▶ _What you are asked to do_
Pick out every line in the material below that contains the string "Binance", and copy each one.

▶ _Provided data_
◆ ◆ ◆ ◆ ◆
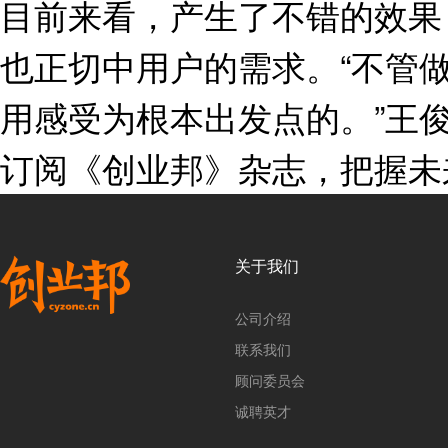
目前来看，产生了不错的效果
也正切中用户的需求。“不管
用感受为根本出发点的。”王
订阅《创业邦》杂志，把握未
关于我们
公司介绍
联系我们
顾问委员会
诚聘英才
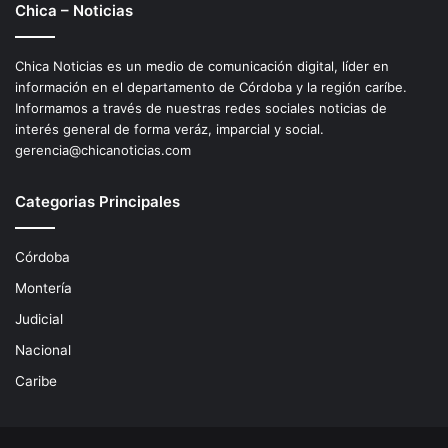
Chica – Noticias
Chica Noticias es un medio de comunicación digital, líder en
información en el departamento de Córdoba y la región caríbe.
Informamos a través de nuestras redes sociales noticias de
interés general de forma veráz, imparcial y social.
gerencia@chicanoticias.com
Categorias Principales
Córdoba
Montería
Judicial
Nacional
Caribe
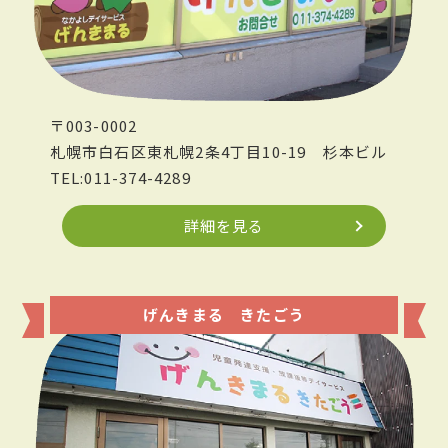
〒003-0002
札幌市白石区東札幌2条4丁目10-19
杉本ビル
TEL:011-374-4289
詳細を見る
げんきまる きたごう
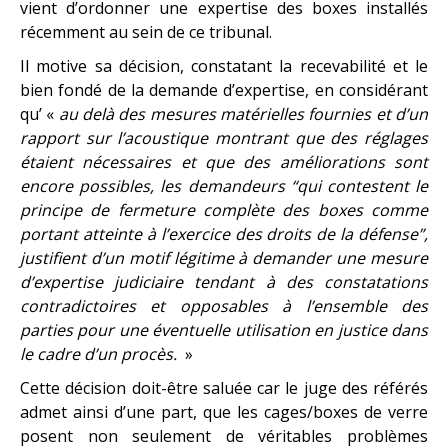
vient d’ordonner une expertise des boxes installés
récemment au sein de ce tribunal.
Il motive sa décision, constatant la recevabilité et le
bien fondé de la demande d’expertise, en considérant
qu’ «
au delà des mesures matérielles fournies et d’un
rapport sur l’acoustique montrant que des réglages
étaient nécessaires et que des améliorations sont
encore possibles, les demandeurs “qui contestent le
principe de fermeture complète des boxes comme
portant atteinte à l’exercice des droits de la défense”,
justifient d’un motif légitime à demander une mesure
d’expertise judiciaire tendant à des constatations
contradictoires et opposables à l’ensemble des
parties pour une éventuelle utilisation en justice dans
le cadre d’un procès.
»
Cette décision doit-être saluée car le juge des référés
admet ainsi d’une part, que les cages/boxes de verre
posent non seulement de véritables problèmes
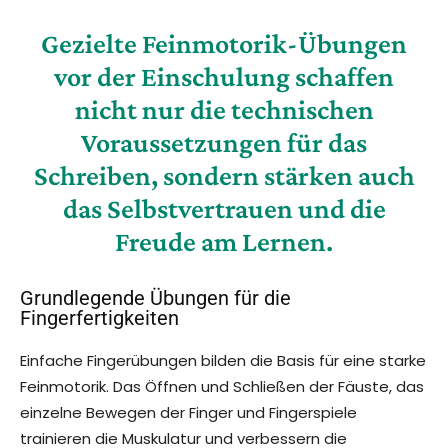
Gezielte Feinmotorik-Übungen
vor der
Einschulung
schaffen
nicht nur die technischen
Voraussetzungen für das
Schreiben, sondern stärken auch
das Selbstvertrauen und die
Freude am Lernen.
Grundlegende Übungen für die
Fingerfertigkeiten
Einfache Fingerübungen bilden die Basis für eine starke
Feinmotorik. Das Öffnen und Schließen der Fäuste, das
einzelne Bewegen der Finger und Fingerspiele
trainieren die Muskulatur und verbessern die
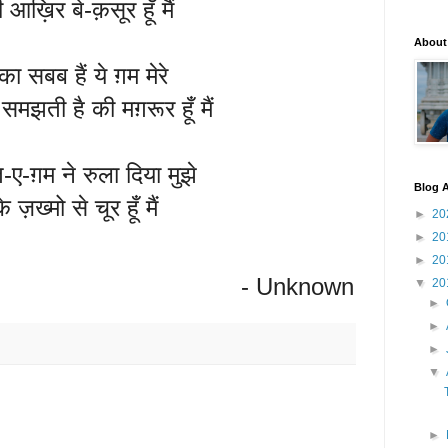
 आख़िर बे-क़सूर हूँ मैं
About
ा सबब हैं ये ग़म मेरे
ा समझती है की मग़रूर हूँ मैं
ए-ग़म ने रुला दिया मुझे
Blog A
ख्मो से चूर हूँ मैं
►
20
►
20
►
20
- Unknown
▼
20
►
►
►
▼
►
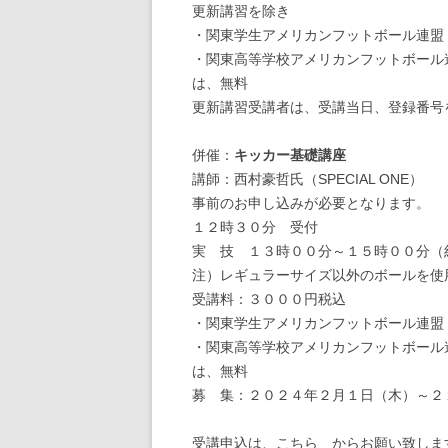
更新講習を除き
・関東学生アメリカンフットボール連盟
・関東高等学校アメリカンフットボール
は、無料
更新講習受講者は、受講当日、登録番号
併催：
キッカー基礎講座
講師：西村豪哲氏（SPECIAL ONE）
事前のお申し込みが必要となります。
１２時３０分 受付
実 技 １３時００分～１５時００分（
注）レギュラーサイズ以外のボールを使
受講料：３０００円税込
・関東学生アメリカンフットボール連盟
・関東高等学校アメリカンフットボール
は、無料
募 集：２０２４年２月１日（木）～２
受講申込は、こちら からお願い致しま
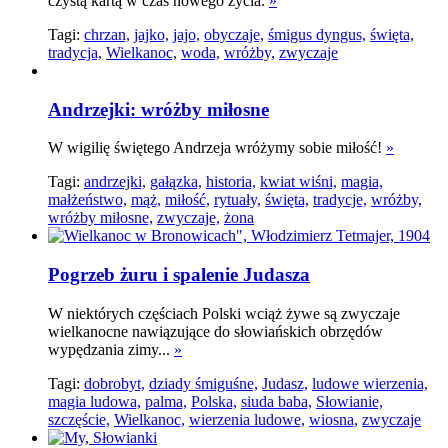
czystą kartą w czas nowego życia.
»
Tagi:
chrzan,
jajko,
jajo,
obyczaje,
śmigus dyngus,
święta,
tradycja,
Wielkanoc,
woda,
wróżby,
zwyczaje
Andrzejki: wróżby miłosne
W wigilię świętego Andrzeja wróżymy sobie miłość!
»
Tagi:
andrzejki,
gałązka,
historia,
kwiat wiśni,
magia,
małżeństwo,
mąż,
miłość,
rytuały,
święta,
tradycje,
wróżby,
wróżby miłosne,
zwyczaje,
żona
Pogrzeb żuru i spalenie Judasza
W niektórych częściach Polski wciąż żywe są zwyczaje
wielkanocne nawiązujące do słowiańskich obrzędów
wypędzania zimy...
»
Tagi:
dobrobyt,
dziady śmiguśne,
Judasz,
ludowe wierzenia,
magia ludowa,
palma,
Polska,
siuda baba,
Słowianie,
szczęście,
Wielkanoc,
wierzenia ludowe,
wiosna,
zwyczaje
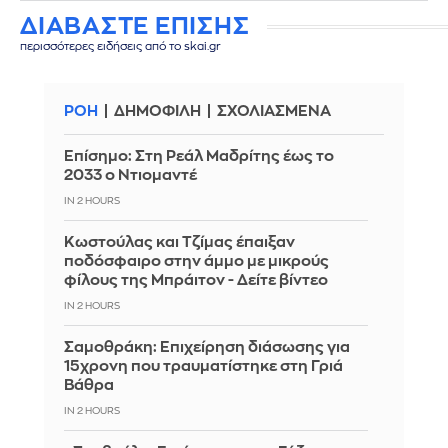
ΔΙΑΒΑΣΤΕ ΕΠΙΣΗΣ
περισσότερες ειδήσεις από το skai.gr
ΡΟΗ
ΔΗΜΟΦΙΛΗ
ΣΧΟΛΙΑΣΜΕΝΑ
Επίσημο: Στη Ρεάλ Μαδρίτης έως το
2033 ο Ντιομαντέ
IN 2 HOURS
Κωστούλας και Τζίμας έπαιξαν
ποδόσφαιρο στην άμμο με μικρούς
φίλους της Μπράιτον - Δείτε βίντεο
IN 2 HOURS
Σαμοθράκη: Επιχείρηση διάσωσης για
15χρονη που τραυματίστηκε στη Γριά
Βάθρα
IN 2 HOURS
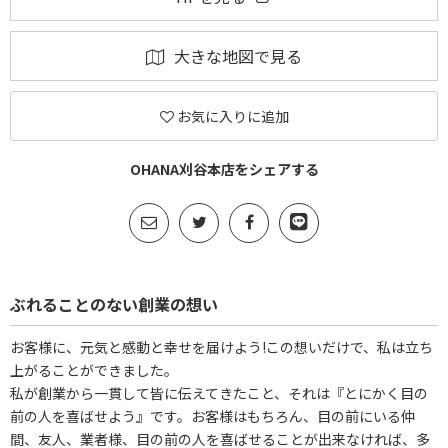
大きな地図で見る
お気に入りに追加
OHANA刈谷本店をシェアする
ぶれることのない創業の想い
お客様に、元気と感動と幸せを届けよう!この想いだけで、私は立ち
上がることができました。
私が創業から一貫して皆に伝えてきたこと、それは『とにかく目の
前の人を喜ばせよう』です。お客様はもちろん、目の前にいる仲
間、友人、業者様、目の前の人を喜ばせることが出来なければ、多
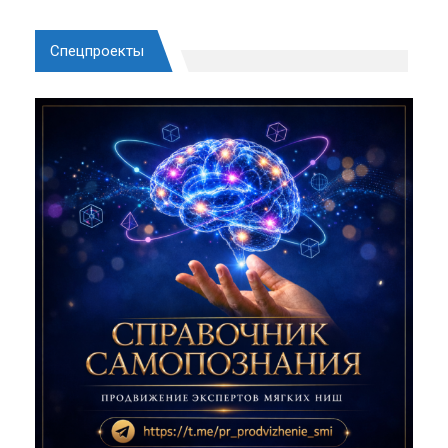
Спецпроекты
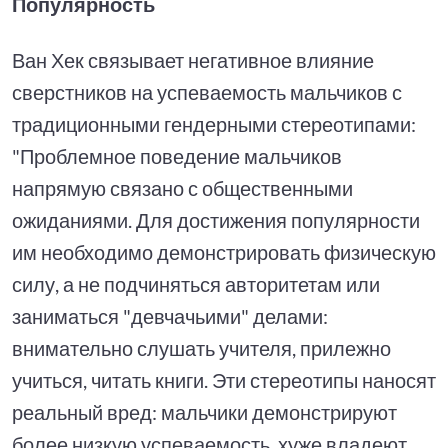
Популярность
Ван Хек связывает негативное влияние
сверстников на успеваемость мальчиков с
традиционными гендерными стереотипами:
"Проблемное поведение мальчиков
напрямую связано с общественными
ожиданиями. Для достижения популярности
им необходимо демонстрировать физическую
силу, а не подчиняться авторитетам или
заниматься "девчачьими" делами:
внимательно слушать учителя, прилежно
учиться, читать книги. Эти стереотипы наносят
реальный вред: мальчики демонстрируют
более низкую успеваемость, хуже владеют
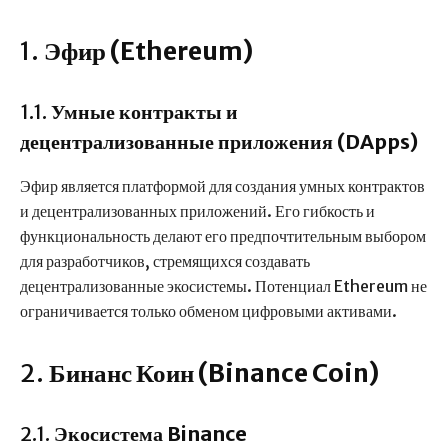
1.
Эфир (Ethereum)
1.1.
Умные контракты и
децентрализованные приложения (DApps)
Эфир является платформой для создания умных контрактов
и децентрализованных приложений. Его гибкость и
функциональность делают его предпочтительным выбором
для разработчиков, стремящихся создавать
децентрализованные экосистемы. Потенциал Ethereum не
ограничивается только обменом цифровыми активами.
2.
Бинанс Коин (Binance Coin)
2.1.
Экосистема Binance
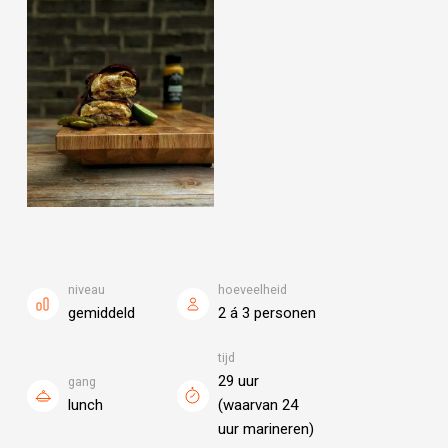
niveau
hoeveelheid
gemiddeld
2 á 3 personen
tijd
29 uur
gang
lunch
(waarvan 24
uur marineren)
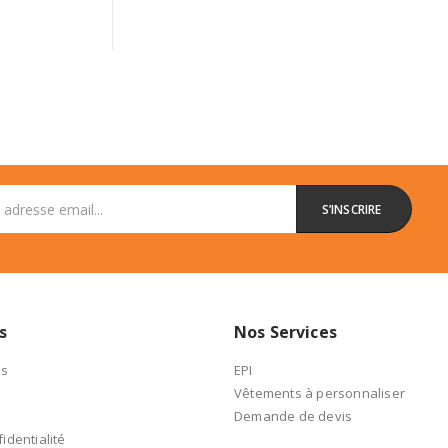
s
Nos Services
es
EPI
Vêtements à personnaliser
Demande de devis
identialité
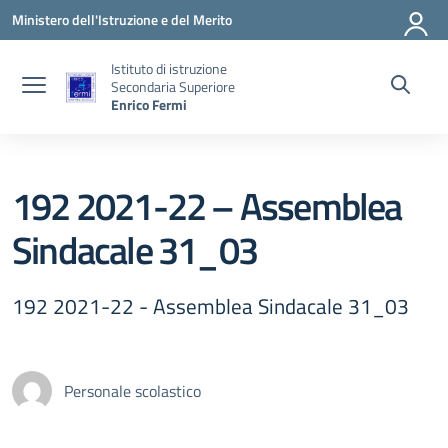
Vai ai contenuti
Vai al menu di navigazione
Vai al footer
Ministero dell'Istruzione e del Merito
Istituto di istruzione
Secondaria Superiore
Enrico Fermi
192 2021-22 – Assemblea
Sindacale 31_03
192 2021-22 - Assemblea Sindacale 31_03
Personale scolastico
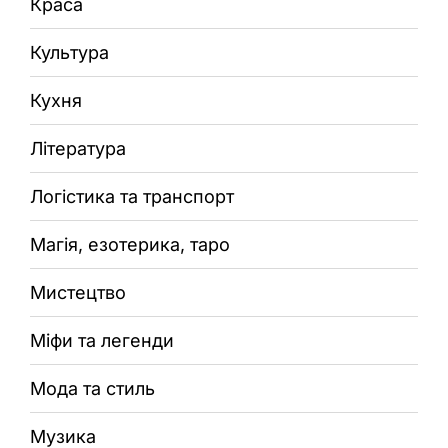
Краса
Культура
Кухня
Література
Логістика та транспорт
Магія, езотерика, таро
Мистецтво
Міфи та легенди
Мода та стиль
Музика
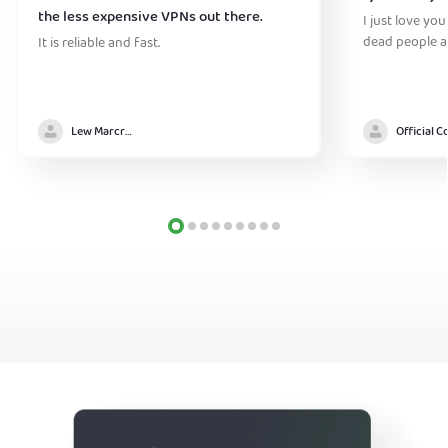
the less expensive VPNs out there.
I just love you
dead people a
It is reliable and fast.
Lew Marcrum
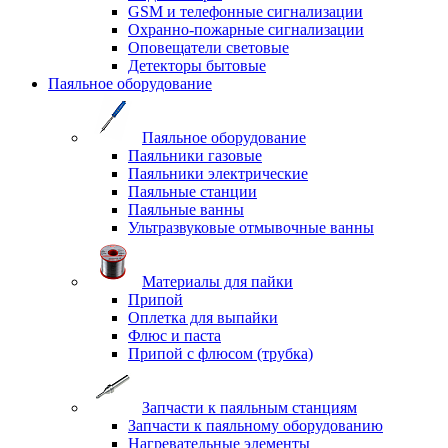
GSM и телефонные сигнализации
Охранно-пожарные сигнализации
Оповещатели световые
Детекторы бытовые
Паяльное оборудование
Паяльное оборудование
Паяльники газовые
Паяльники электрические
Паяльные станции
Паяльные ванны
Ультразвуковые отмывочные ванны
Материалы для пайки
Припой
Оплетка для выпайки
Флюс и паста
Припой с флюсом (трубка)
Запчасти к паяльным станциям
Запчасти к паяльному оборудованию
Нагревательные элементы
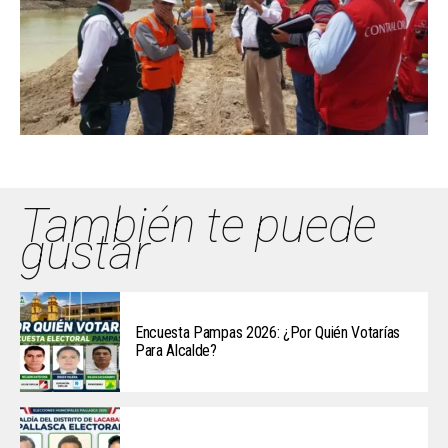
También te puede
gustar
Encuesta Pampas 2026: ¿Por Quién Votarías
Para Alcalde?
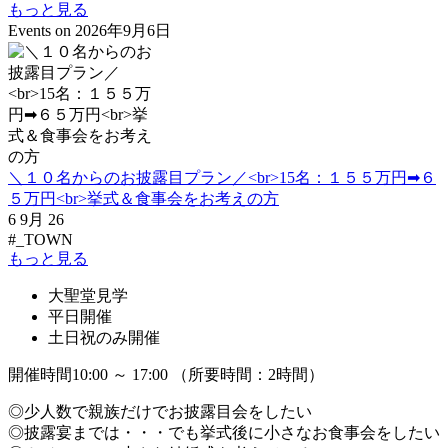
もっと見る
Events on 2026年9月6日
＼１０名からのお披露目プラン／<br>15名：１５５万円➡６
５万円<br>挙式＆食事会をお考えの方
6 9月 26
#_TOWN
もっと見る
大聖堂見学
平日開催
土日祝のみ開催
開催時間10:00 ～ 17:00 （所要時間：2時間）
◎少人数で親族だけでお披露目会をしたい
◎披露宴までは・・・でも挙式後に小さなお食事会をしたい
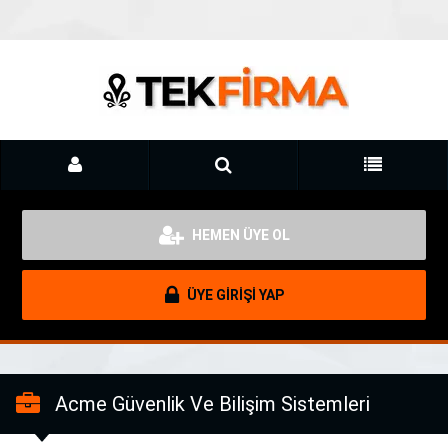
HEMEN ÜYE OL
ÜYE GİRİŞİ YAP
Acme Güvenlik Ve Bilişim Sistemleri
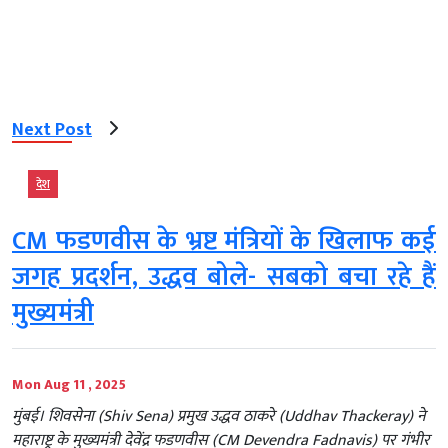
Next Post
देश
CM फडणवीस के भ्रष्ट मंत्रियों के खिलाफ कई
जगह प्रदर्शन, उद्धव बोले- सबको बचा रहे हैं
मुख्यमंत्री
Mon Aug 11 , 2025
मुंबई। शिवसेना (Shiv Sena) प्रमुख उद्धव ठाकरे (Uddhav Thackeray) ने
महाराष्ट्र के मुख्यमंत्री देवेंद्र फडणवीस (CM Devendra Fadnavis) पर गंभीर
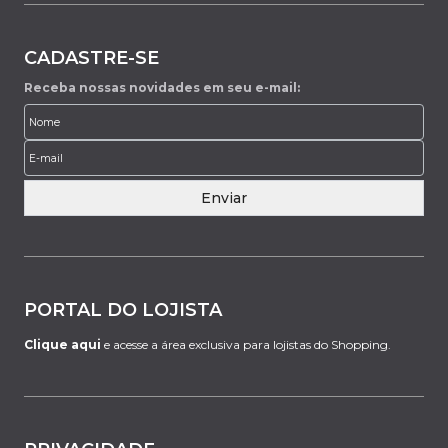
CADASTRE-SE
Receba nossas novidades em seu e-mail:
Enviar
PORTAL DO LOJISTA
Clique aqui
e acesse a área exclusiva para lojistas do Shopping.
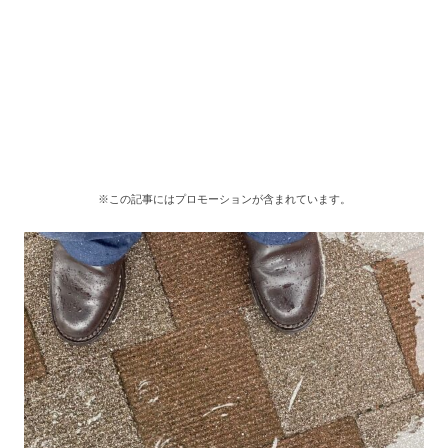
※この記事にはプロモーションが含まれています。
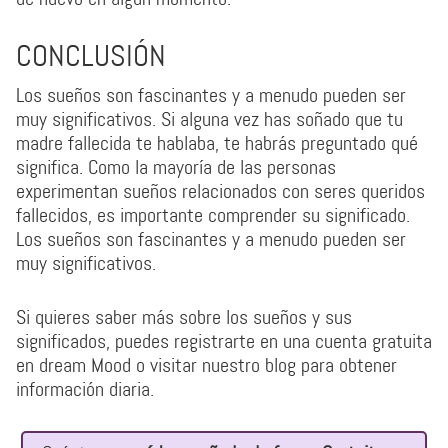
CONCLUSIÓN
Los sueños son fascinantes y a menudo pueden ser
muy significativos. Si alguna vez has soñado que tu
madre fallecida te hablaba, te habrás preguntado qué
significa. Como la mayoría de las personas
experimentan sueños relacionados con seres queridos
fallecidos, es importante comprender su significado.
Los sueños son fascinantes y a menudo pueden ser
muy significativos.
Si quieres saber más sobre los sueños y sus
significados, puedes registrarte en una cuenta gratuita
en dream Mood o visitar nuestro blog para obtener
información diaria.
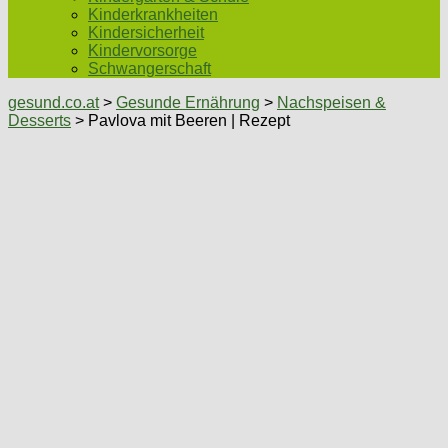
Kinderkrankheiten
Kindersicherheit
Kindervorsorge
Schwangerschaft
gesund.co.at
>
Gesunde Ernährung
>
Nachspeisen &
Desserts
> Pavlova mit Beeren | Rezept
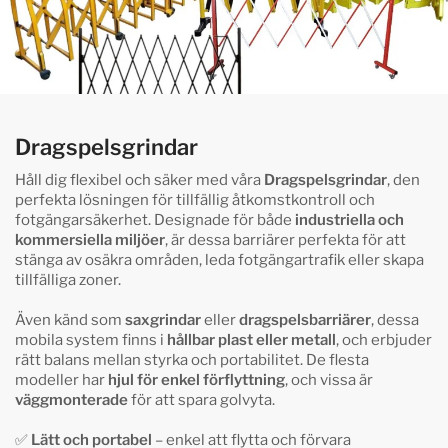
Dragspelsgrindar
Håll dig flexibel och säker med våra
Dragspelsgrindar
, den
perfekta lösningen för tillfällig åtkomstkontroll och
fotgängarsäkerhet. Designade för både
industriella och
kommersiella miljöer
, är dessa barriärer perfekta för att
stänga av osäkra områden, leda fotgängartrafik eller skapa
tillfälliga zoner.
Även känd som
saxgrindar
eller
dragspelsbarriärer
, dessa
mobila system finns i
hållbar plast eller metall
, och erbjuder
rätt balans mellan styrka och portabilitet. De flesta
modeller har
hjul för enkel förflyttning
, och vissa är
väggmonterade
för att spara golvyta.
✅
Lätt och portabel
– enkel att flytta och förvara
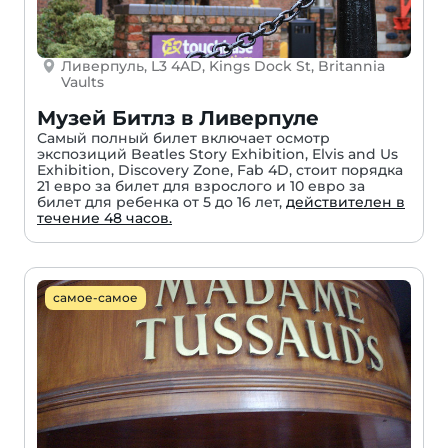
Ливерпуль, L3 4AD, Kings Dock St, Britannia
Vaults
Музей Битлз в Ливерпуле
Самый полный билет включает осмотр
экспозиций Beatles Story Exhibition, Elvis and Us
Exhibition, Discovery Zone, Fab 4D, стоит порядка
21 евро за билет для взрослого и 10 евро за
билет для ребенка от 5 до 16 лет,
действителен в
течение 48 часов.
самое-самое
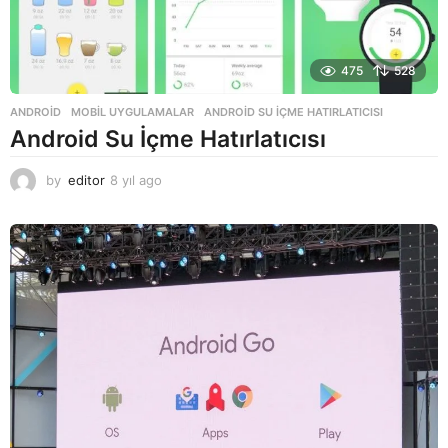
475
528
ANDROID
,
MOBIL UYGULAMALAR
ANDROID SU İÇME HATIRLATICISI
Android Su İçme Hatırlatıcısı
by
editor
8 yıl ago
8
y
ı
l
a
g
o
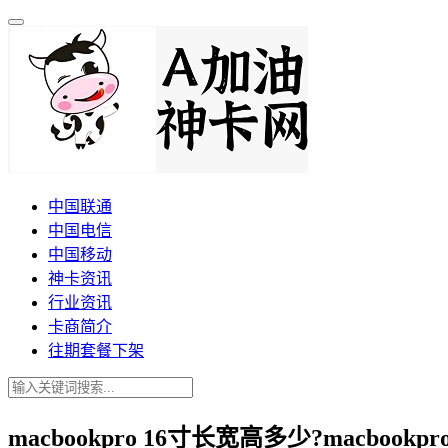
中国联通
中国电信
中国移动
神卡资讯
行业资讯
卡商简介
往期套餐下架
macbookpro 16寸长宽高多少?macbookpr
◆ ◆ ◆ ◆ ◆
▶ _Response box_
Бинанс Коин (Binance Coin)
Экосистема Binance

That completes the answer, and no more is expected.